As one of the top insurance companies in the world, Western & Southern Financial Group (W&S) has been a Fortune 500 company since 2004. W&S provides life and health insurance, annuities, mutual funds, and a variety of investment management products and services through out fifteen member companies. Along with the fifteen member companies there are a number of member companies that provide support services internally or to others in the financial services industry.
Western & Southern Life Insurance Company was founded in 1888 and has prided it's self on constant growth over the past 120 years. In 2008 record sales and revenue were hit and were with $5 million of the record operating profits (W&S, 2009).
W&S has four key missions that display their organizational structure and focus. The customer mission is to help customers meet the bulk of their financial needs by providing responsive, competitive life, health, retirement savings and investment products and services. Their home office mission is to develop increasingly profitable, long-term relationships with their customers, producers and other stakeholders. Their financial mission is to be a top-quartile performer in everything they do. Finally, their business development mission is to create profitable relationships with customers by providing needs-based products and services while observing the highest standards of ethics and business conduct (W&S, 2009).
W&S Organizational Elements
Looking into the subjective and objective approaches when trying to answer the question of what makes organization different can be taken for the many different ways one can analyze various concepts.

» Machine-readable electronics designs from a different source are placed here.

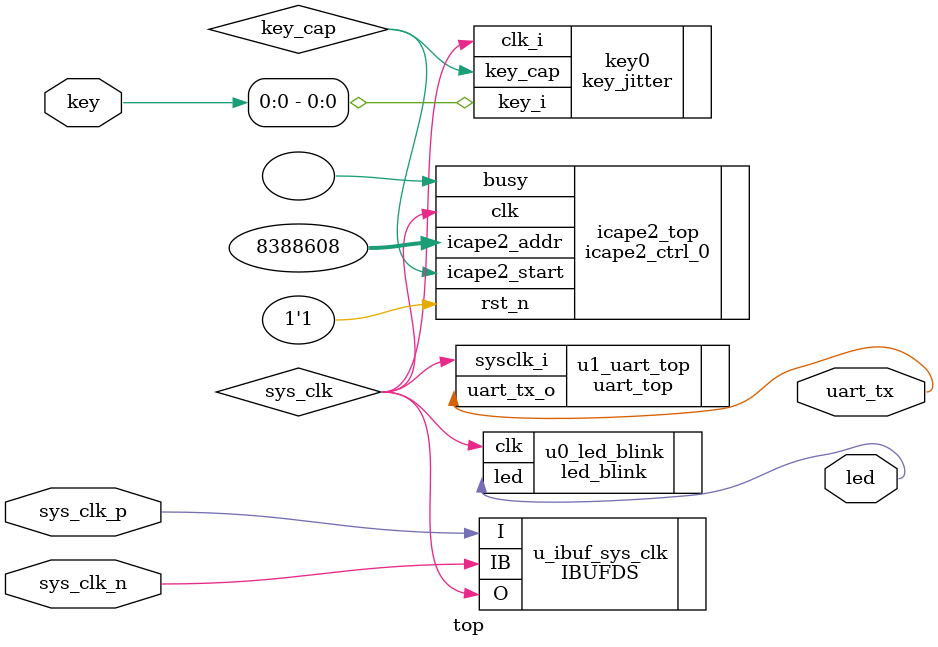
<source format=v>
`timescale 1ns / 1ns

module top
(
    input sys_clk_p,// Differentia system clock 200Mhz input on board
	input sys_clk_n,
	
	input[1:0] key,
	
    output led,
    output uart_tx
);

//===========================================================================
//Differentia system clock to single end clock
//===========================================================================
wire        sys_clk,clk_10m;

// IBUFDS: Differential Input Buffer
//         Kintex-7
// Xilinx HDL Language Template, version 2017.4
   
IBUFDS #(
	.DIFF_TERM("TRUE"),       // Differential Termination
	.IBUF_LOW_PWR("TRUE"),     // Low power="TRUE", Highest performance="FALSE" 
	.IOSTANDARD("DEFAULT")     // Specify the input I/O standard
) u_ibuf_sys_clk (
	.O(sys_clk),  // Buffer output
	.I(sys_clk_p),  // Diff_p buffer input (connect directly to top-level port)
	.IB(sys_clk_n) // Diff_n buffer input (connect directly to top-level port)
);          

key_jitter#
(
	.CLK_FREQ(200000000) //200MHz
)
key0
(
	.clk_i(sys_clk),
	.key_i(key[0]),
	.key_cap(key_cap)
);

icape2_ctrl_0 icape2_top (
  .clk          (sys_clk    ),    // input wire clk
  .rst_n        (1'b1       ),    // input wire rst_n
  .icape2_start (key_cap    ),    // input wire icape2_start
  .icape2_addr  (32'h800000 ),    // input wire [31 : 0] icape2_addr
  .busy         (           )     // output wire busy
);

led_blink u0_led_blink(
    .clk(sys_clk),  //50MHz

    .led(led)
);

uart_top u1_uart_top
(
    .sysclk_i(sys_clk),
    .uart_tx_o(uart_tx) 
);

endmodule
</source>
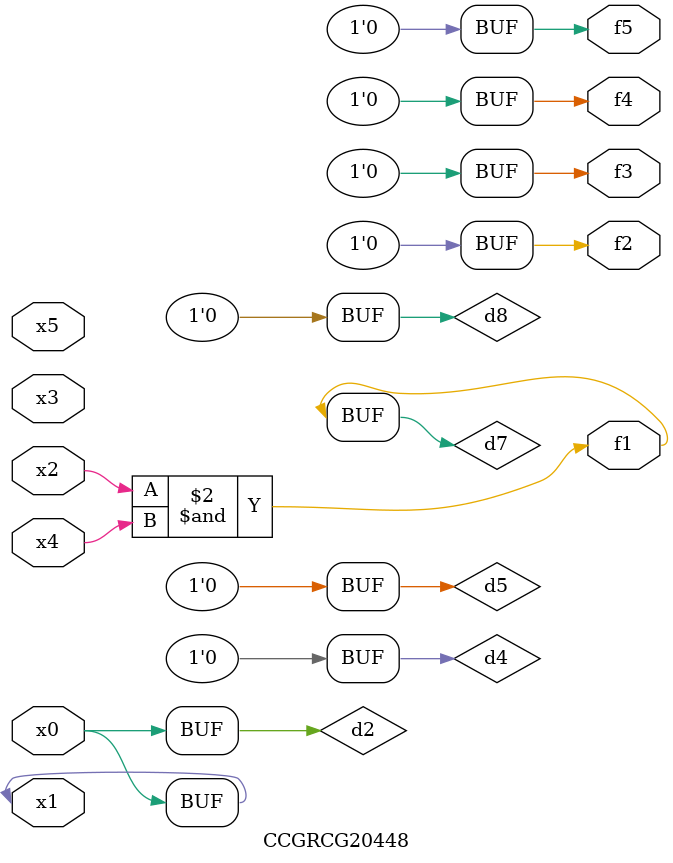
<source format=v>
module CCGRCG20448(
	input x0, x1, x2, x3, x4, x5,
	output f1, f2, f3, f4, f5
);

	wire d1, d2, d3, d4, d5, d6, d7, d8, d9;

	nand (d1, x1);
	buf (d2, x0, x1);
	nand (d3, x2, x4);
	and (d4, d1, d2);
	and (d5, d1, d2);
	nand (d6, d1, d3);
	not (d7, d3);
	xor (d8, d5);
	nor (d9, d5, d6);
	assign f1 = d7;
	assign f2 = d8;
	assign f3 = d8;
	assign f4 = d8;
	assign f5 = d8;
endmodule

</source>
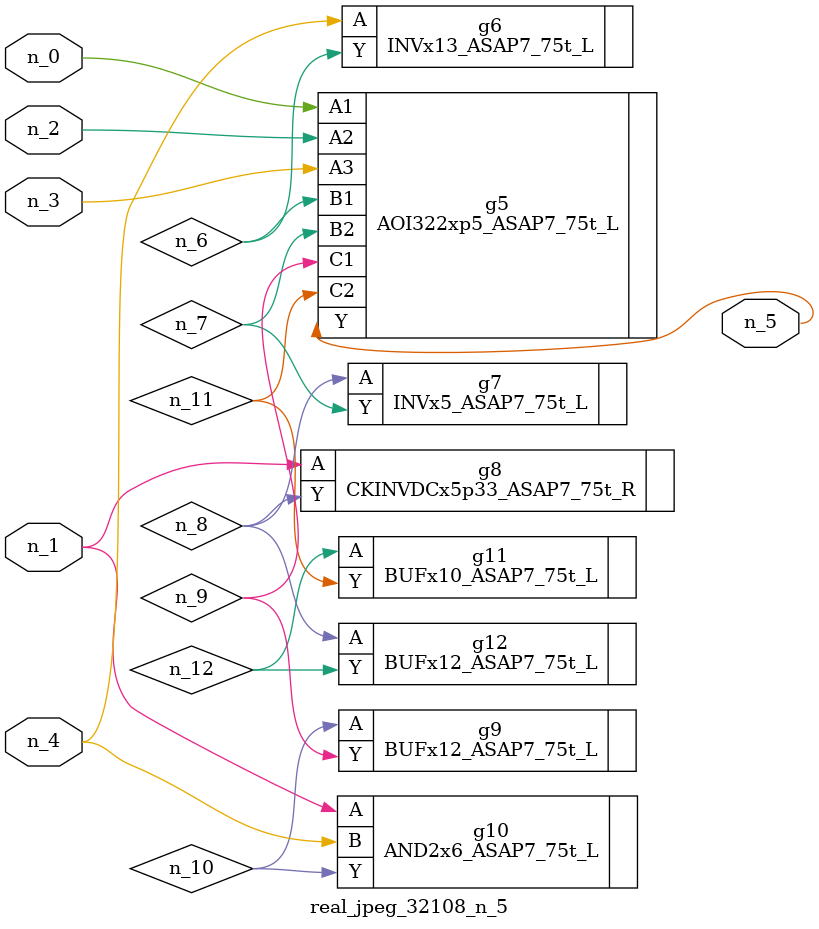
<source format=v>
module real_jpeg_32108_n_5 (n_4, n_0, n_1, n_2, n_3, n_5);

input n_4;
input n_0;
input n_1;
input n_2;
input n_3;

output n_5;

wire n_12;
wire n_8;
wire n_11;
wire n_6;
wire n_7;
wire n_10;
wire n_9;

AOI322xp5_ASAP7_75t_L g5 ( 
.A1(n_0),
.A2(n_2),
.A3(n_3),
.B1(n_6),
.B2(n_7),
.C1(n_9),
.C2(n_11),
.Y(n_5)
);

CKINVDCx5p33_ASAP7_75t_R g8 ( 
.A(n_1),
.Y(n_8)
);

AND2x6_ASAP7_75t_L g10 ( 
.A(n_1),
.B(n_4),
.Y(n_10)
);

INVx13_ASAP7_75t_L g6 ( 
.A(n_4),
.Y(n_6)
);

INVx5_ASAP7_75t_L g7 ( 
.A(n_8),
.Y(n_7)
);

BUFx12_ASAP7_75t_L g12 ( 
.A(n_8),
.Y(n_12)
);

BUFx12_ASAP7_75t_L g9 ( 
.A(n_10),
.Y(n_9)
);

BUFx10_ASAP7_75t_L g11 ( 
.A(n_12),
.Y(n_11)
);


endmodule
</source>
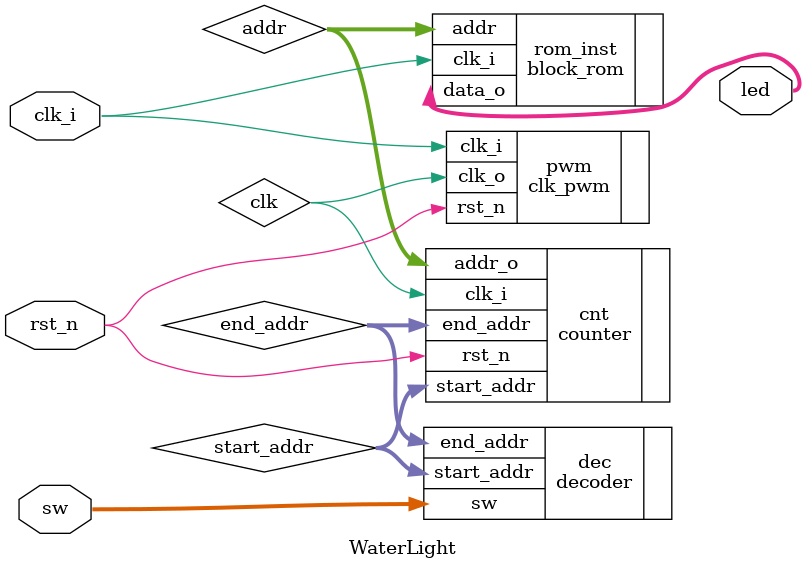
<source format=v>
module WaterLight(
  input clk_i,
  input rst_n,
  input [1:0] sw,
  output [3:0] led
);

wire clk;
wire [4:0] start_addr, end_addr, addr;

clk_pwm pwm (
   .clk_i       (clk_i)
  ,.rst_n       (rst_n)
  ,.clk_o       (clk)
);

decoder dec (
   .sw          (sw)
  ,.start_addr  (start_addr)
  ,.end_addr    (end_addr)
);

counter cnt (
   .clk_i       (clk)
  ,.rst_n       (rst_n)
  ,.start_addr  (start_addr)
  ,.end_addr    (end_addr)
  ,.addr_o      (addr)
);

block_rom # (
   .ADDR_WIDTH  (5)
  ,.DATA_WIDTH  (4)
) rom_inst (
   .clk_i       (clk_i)
  ,.addr        (addr)
  ,.data_o      (led)
);

endmodule
</source>
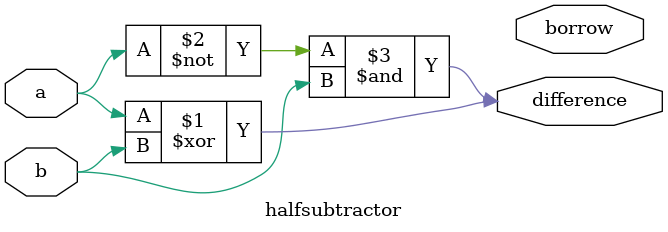
<source format=v>
`timescale 1ns / 1ps


module halfsubtractor(
input a,b,
output difference,borrow);

assign difference=(a^b);
assign difference=(~a&b);
endmodule


</source>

W&S shows a strong correlation to centralized organizational structure as well as an equally strong correlation to the decentralized organizational structure. As seen in figure 1, the structure of the organization is constructed of executives and board members that are linked to many or all of the member companies. These executives, on large decisions, have the final vote or veto power. Among the departments within the various companies those who are closest to the project will draw conclusions and present those to their superiors. W&S as well as the member companies show Burns and Stalker's mechanistic structures. Figure 2 shows several examples of the hierarchy within different departments. This hierarchy shows the high formalization of what the roles are and how the responsibilities are spread from one level to the next. Suggestions are made at the lower levels and then the final decisions are made among the top of the hierarchy. Within W&S there are procedure manuals and guides for every task including work orders to request slight changes in procedure in order to document the trail of event. The organization is considered to have a flat organizational structure due to the high number of departments. Within those departments is the tall organizational structure due to the many hierarchical levels.